Hours of questioning of Rescher and of Lucy had convinced Martinez that they had not been working together. Rescher had acted alone and without anyone else’s knowledge.

There were no major loose ends. Something felt not quite right about Lucy’s failure to volunteer her alibis for the Nolan and McInerny deaths. But she was, after all, a deeply spiritual person, which Martinez quite benevolently took to mean: occasionally out to lunch and in need of a little practical guidance. For all her quick shrewdness, her mind could sometimes be way off someplace on a broomstick.


The Council of Thirteen, the trustees of the coven, were all there. Zuleika screeched: “You’re under my curse . . . yes, my curse!” and slapped Lucy’s face. The next few seconds of intense silence made that slap seem like the snapping of a bone, though some eye-witnesses later argued about whether any blow had actually landed. Lucy didn’t flinch but just glared. Most of the onlookers felt awkward as well as awed. Wiccans don’t talk much about curses, and when they cast them, the entire rigmarole is decorous and painstakingly slow. Yet Zuleika was Zuleika. The members were embarrassed but also filled with foreboding. They fully expected something bad to happen to the delinquent Lucy, though possibly not for years.

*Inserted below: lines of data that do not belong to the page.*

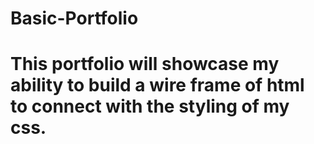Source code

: # Basic-Portfolio
# This portfolio will showcase my ability to build a wire frame of html to connect with the styling of my css. 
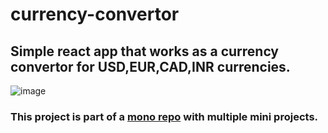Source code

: # currency-convertor
## Simple react app that works as a currency convertor for USD,EUR,CAD,INR currencies. 
![image](https://github.com/JuanMartinUribe/currency-convertor/assets/53051383/3d68f89b-93aa-4872-9e21-00ebdce6048d)

### This project is part of a [mono repo](https://github.com/JuanMartinUribe/mini-projects) with multiple mini projects.
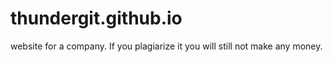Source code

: # thundergit.github.io
website for a company. If you plagiarize it you will still not make any money.
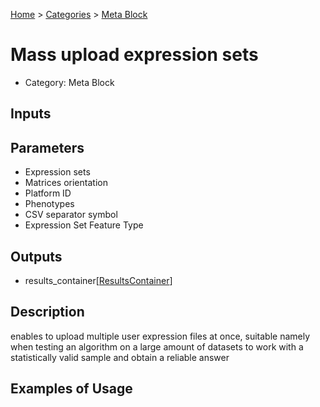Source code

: 
[Home](../../../index.html) > [Categories](../../index.html) > [Meta Block](index.html)

# Mass upload expression sets

* Category: Meta Block

## Inputs



## Parameters

* Expression sets
* Matrices orientation
* Platform ID
* Phenotypes
* CSV separator symbol
* Expression Set Feature Type

## Outputs

* results_container[[ResultsContainer](../../../data_types.html#resultscontainer)]

## Description

  enables to upload multiple user expression files at once, suitable namely when testing an algorithm on a large amount of datasets to work with a statistically valid sample and obtain a reliable answer

## Examples of Usage
        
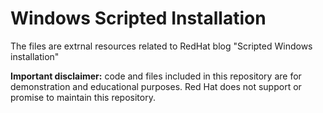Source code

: # Windows Scripted  Installation

The files are extrnal resources related to RedHat blog "Scripted Windows installation"


**Important disclaimer:** code and files included in this repository are for demonstration and educational purposes.
Red Hat does not support or promise to maintain this repository.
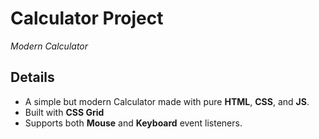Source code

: # Calculator Project
_Modern Calculator_

## Details
* A simple but modern Calculator made with pure **HTML**, **CSS**, and **JS**.
* Built with **CSS Grid**
* Supports both **Mouse** and **Keyboard** event listeners.

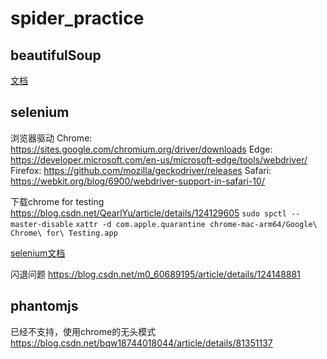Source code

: # spider_practice
[](https://github.com/wistbean/learn_python3_spider)
## beautifulSoup
[文档](https://www.crummy.com/software/BeautifulSoup/bs4/doc.zh/)

## selenium
浏览器驱动
Chrome:	https://sites.google.com/chromium.org/driver/downloads
Edge:	https://developer.microsoft.com/en-us/microsoft-edge/tools/webdriver/
Firefox:	https://github.com/mozilla/geckodriver/releases
Safari:	https://webkit.org/blog/6900/webdriver-support-in-safari-10/

下载chrome for testing
https://blog.csdn.net/QearlYu/article/details/124129605
`sudo spctl --master-disable`
`xattr -d com.apple.quarantine chrome-mac-arm64/Google\ Chrome\ for\ Testing.app`

[selenium文档](https://selenium-python-zh.readthedocs.io/en/latest/)

闪退问题
https://blog.csdn.net/m0_60689195/article/details/124148881

## phantomjs
已经不支持，使用chrome的无头模式
https://blog.csdn.net/bqw18744018044/article/details/81351137


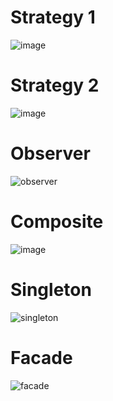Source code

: <h1>
Strategy 1 
</h1>

![image](https://github.com/Rotiv03/Bertoti/assets/89108257/fc37d161-d236-42c9-a2d2-d6014213b9d5)


<h1>
Strategy 2
</h1>

![image](https://github.com/Rotiv03/Bertoti/assets/89108257/a55ed002-7220-4cd4-988e-94a28277ab3f)


<h1>
Observer
</h1>

![observer](https://github.com/Rotiv03/Bertoti/assets/89108257/5fb37014-b78a-4d01-a056-b5fb9ec8c065)


<h1>
Composite
</h1>

![image](https://github.com/Rotiv03/Bertoti/assets/89108257/89a09a19-165e-40e0-b81d-b52e1a5d8973)


<h1>
Singleton
</h1> 

![singleton](https://github.com/Rotiv03/Bertoti/assets/89108257/4639e078-5ef1-42c2-a154-e77728aab15e)


<h1>
Facade
</h1>

![facade](https://github.com/Rotiv03/Bertoti/assets/89108257/141107fa-ef08-4108-9b46-2f8f51ca024d)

That night, Zuleika, never at a loss for captivating words, was paralyzed and rendered permanently speechless by a stroke. Within hours, self-effacing Ben Goldberg, Zuleika’s reliable lieutenant—and heir apparent now that Lucy had vacated this role—was hit by a truck and put out of action. From the following morning when she heard the news, Lucy never doubted her own awesome gift.

No member of the Spirits of Light Coven had any doubts about what these events signified. Lucy didn’t have to say anything. For a few days, she thought she might assume the throne vacated by Zuleika, but most of the members melted away. They were impressed, even intimidated, but having been Zuleika’s apostles they were not ready to switch allegiance to this disconcerting young witch. Only Laura remained. And then, over the years, contacts were made with a few more interested seekers: a new coven was discreetly in the making.

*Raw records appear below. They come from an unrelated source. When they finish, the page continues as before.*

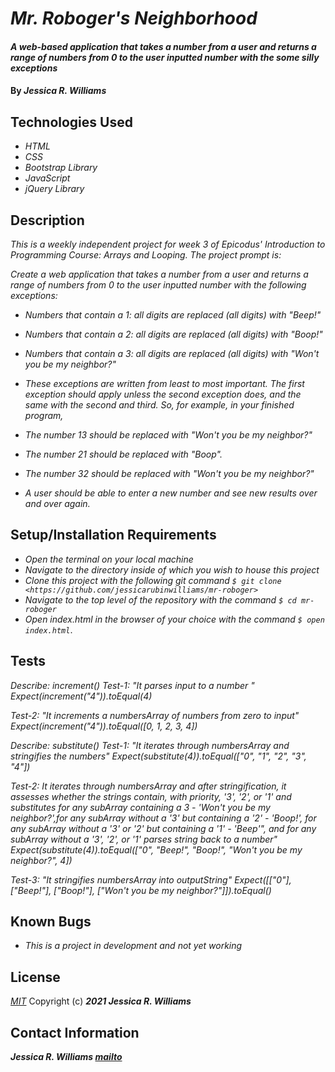 # _Mr. Roboger's Neighborhood_

#### _A web-based application that takes a number from a user and returns a range of numbers from 0 to the user inputted number with the some silly exceptions_

#### By _**Jessica R. Williams**_

## Technologies Used

* _HTML_
* _CSS_
* _Bootstrap Library_
* _JavaScript_
* _jQuery Library_

## Description

_This is a weekly independent project for week 3 of Epicodus' Introduction to Programming Course: Arrays and Looping. The project prompt is:_

_Create a web application that takes a number from a user and returns a range of numbers from 0 to the user inputted number with the following exceptions:_

* _Numbers that contain a 1: all digits are replaced (all digits) with "Beep!"_
* _Numbers that contain a 2: all digits are replaced (all digits) with "Boop!"_
* _Numbers that contain a 3: all digits are replaced (all digits) with "Won't you be my neighbor?"_
* _These exceptions are written from least to most important. The first exception should apply unless the second exception does, and the same with the second and third. So, for example, in your finished program,_

* _The number 13 should be replaced with "Won't you be my neighbor?"_
* _The number 21 should be replaced with "Boop"._
* _The number 32 should be replaced with "Won't you be my neighbor?"_
* _A user should be able to enter a new number and see new results over and over again._

## Setup/Installation Requirements

* _Open the terminal on your local machine_
* _Navigate to the directory inside of which you wish to house this project_
* _Clone this project with the following git command `$ git clone <https://github.com/jessicarubinwilliams/mr-roboger>`_
* _Navigate to the top level of the repository with the command `$ cd mr-roboger`_
* _Open index.html in the browser of your choice with the command `$ open index.html`_.

<!-- _Alternatively,_

* _Direct your browser to a [live version on GitHub Pages.] (jessicarubinwilliams.github.io/mr-roboger/index.html)_ -->

## Tests

_Describe: increment()_
_Test-1: "It parses input to a number "_
_Expect(increment("4")).toEqual(4)_

_Test-2: "It increments a numbersArray of numbers from zero to input"_
_Expect(increment("4")).toEqual([0, 1, 2, 3, 4])_

_Describe: substitute()_
_Test-1: "It iterates through numbersArray and stringifies the numbers"_
_Expect(substitute(4)).toEqual(["0", "1", "2", "3", "4"])_

_Test-2: It iterates through numbersArray and after stringification, it assesses whether the strings contain, with priority, '3', '2', or '1' and substitutes for any subArray containing a 3 - 'Won't you be my neighbor?',for any subArray without a '3' but containing a '2' - 'Boop!', for any subArray without a '3' or '2' but containing a '1'  - 'Beep'", and for any subArray without a '3', '2', or '1' parses string back to a number"_ 
_Expect(substitute(4)).toEqual(["0", "Beep!", "Boop!", "Won't you be my neighbor?", 4])_

_Test-3: "It stringifies numbersArray into outputString"_
_Expect([["0"], ["Beep!"], ["Boop!"], ["Won't you be my neighbor?"]]).toEqual()_

## Known Bugs

* _This is a project in development and not yet working_

## License
*[MIT](https://choosealicense.com/licenses/mit/)*
Copyright (c) **_2021 Jessica R. Williams_**

## Contact Information
**_Jessica R. Williams [mailto](mailto:jessicarubinwilliams@gmail.com)_**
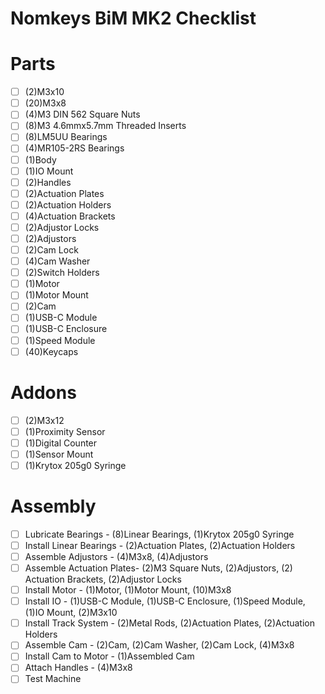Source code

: # Nomkeys BiM MK2 Checklist

# Parts

- [ ]  (2)M3x10
- [ ]  (20)M3x8
- [ ]  (4)M3 DIN 562 Square Nuts
- [ ]  (8)M3 4.6mmx5.7mm Threaded Inserts
- [ ]  (8)LM5UU Bearings
- [ ]  (4)MR105-2RS Bearings
- [ ]  (1)Body
- [ ]  (1)IO Mount
- [ ]  (2)Handles
- [ ]  (2)Actuation Plates
- [ ]  (2)Actuation Holders
- [ ]  (4)Actuation Brackets
- [ ]  (2)Adjustor Locks
- [ ]  (2)Adjustors
- [ ]  (2)Cam Lock
- [ ]  (4)Cam Washer
- [ ]  (2)Switch Holders
- [ ]  (1)Motor
- [ ]  (1)Motor Mount
- [ ]  (2)Cam
- [ ]  (1)USB-C Module
- [ ]  (1)USB-C Enclosure
- [ ]  (1)Speed Module
- [ ]  (40)Keycaps

# Addons

- [ ]  (2)M3x12
- [ ]  (1)Proximity Sensor
- [ ]  (1)Digital Counter
- [ ]  (1)Sensor Mount
- [ ]  (1)Krytox 205g0 Syringe

# Assembly

- [ ]  Lubricate Bearings - (8)Linear Bearings, (1)Krytox 205g0 Syringe
- [ ]  Install Linear Bearings - (2)Actuation Plates, (2)Actuation Holders
- [ ]  Assemble Adjustors - (4)M3x8, (4)Adjustors
- [ ]  Assemble Actuation Plates- (2)M3 Square Nuts, (2)Adjustors, (2) Actuation Brackets, (2)Adjustor Locks
- [ ]  Install Motor - (1)Motor, (1)Motor Mount, (10)M3x8
- [ ]  Install IO - (1)USB-C Module, (1)USB-C Enclosure, (1)Speed Module, (1)IO Mount, (2)M3x10
- [ ]  Install Track System - (2)Metal Rods, (2)Actuation Plates, (2)Actuation Holders
- [ ]  Assemble Cam - (2)Cam, (2)Cam Washer, (2)Cam Lock, (4)M3x8
- [ ]  Install Cam to Motor - (1)Assembled Cam
- [ ]  Attach Handles - (4)M3x8
- [ ]  Test Machine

Martinez turned the steering wheel. Bulky shoulders and taut arms, an efficient instrument of justice. He spent some time in Dave’s Gym, no time in Dunkin’ Donuts. He wore a demeanor of solemn dignity like a ceremonial robe. His ancestors, Lucy divined, had been priests of Quetzalcoatl. They could be relied upon to hack out the hearts of an endless procession of sacrificial victims to gratify their ineffably potent god. Lucy was enough of a postmodernist to feel at home with her vision of this vanished mystical empire, with its pitiless established church ever thirsty for more daily gallons of fresh human blood. Our own society is brutal enough in its way, just kind of a different way, what with corporate greed, global warming, and all.

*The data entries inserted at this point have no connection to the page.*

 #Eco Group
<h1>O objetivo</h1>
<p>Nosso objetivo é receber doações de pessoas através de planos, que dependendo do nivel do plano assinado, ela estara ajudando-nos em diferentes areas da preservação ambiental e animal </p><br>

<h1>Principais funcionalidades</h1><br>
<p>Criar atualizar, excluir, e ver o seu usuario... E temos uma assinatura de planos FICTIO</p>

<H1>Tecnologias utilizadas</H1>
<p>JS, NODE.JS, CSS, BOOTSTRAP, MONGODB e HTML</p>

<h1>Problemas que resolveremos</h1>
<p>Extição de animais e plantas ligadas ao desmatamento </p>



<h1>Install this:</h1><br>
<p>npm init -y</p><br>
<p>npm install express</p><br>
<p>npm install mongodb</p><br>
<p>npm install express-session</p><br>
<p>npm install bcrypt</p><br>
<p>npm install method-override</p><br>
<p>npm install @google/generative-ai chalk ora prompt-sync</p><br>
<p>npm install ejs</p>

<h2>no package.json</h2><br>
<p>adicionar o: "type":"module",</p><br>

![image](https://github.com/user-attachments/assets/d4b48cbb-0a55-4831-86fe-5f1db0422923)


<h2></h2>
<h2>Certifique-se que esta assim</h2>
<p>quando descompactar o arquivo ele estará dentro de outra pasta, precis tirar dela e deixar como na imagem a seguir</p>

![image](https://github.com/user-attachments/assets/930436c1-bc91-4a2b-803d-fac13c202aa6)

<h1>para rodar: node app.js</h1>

Martinez thought he was beginning to know Lucy better, to pierce beneath her unruffled surface. She had never acted as upset as he’d expected. She was calm; most of the time she radiated an awesome sense of calm; he couldn’t help admiring her amazing calm. Inside of her, she undoubtedly did experience turbulent emotions. Learning of Rescher’s sick obsession had shaken her. The observable signs were subtle, subdued, yet there was no mistaking the juddering impact of tremendous shock, an eight on her personal Richter scale, at the moment when she had learned of Bill’s confession. She definitely had been shaken. She was still shaken. Better see her right to her door.

“For me this is another case to be filed away. For you it must be a little bit traumatic.”

He for sure has a script. Detective Martinez stopped the car right on the corner by Lucy’s condo building.

She said: “I guess you come across some, like, really weird stuff in your job. As weird as anything in the movies. Or even weirder.”

“As a matter of fact . . .,” began Hugo Martinez.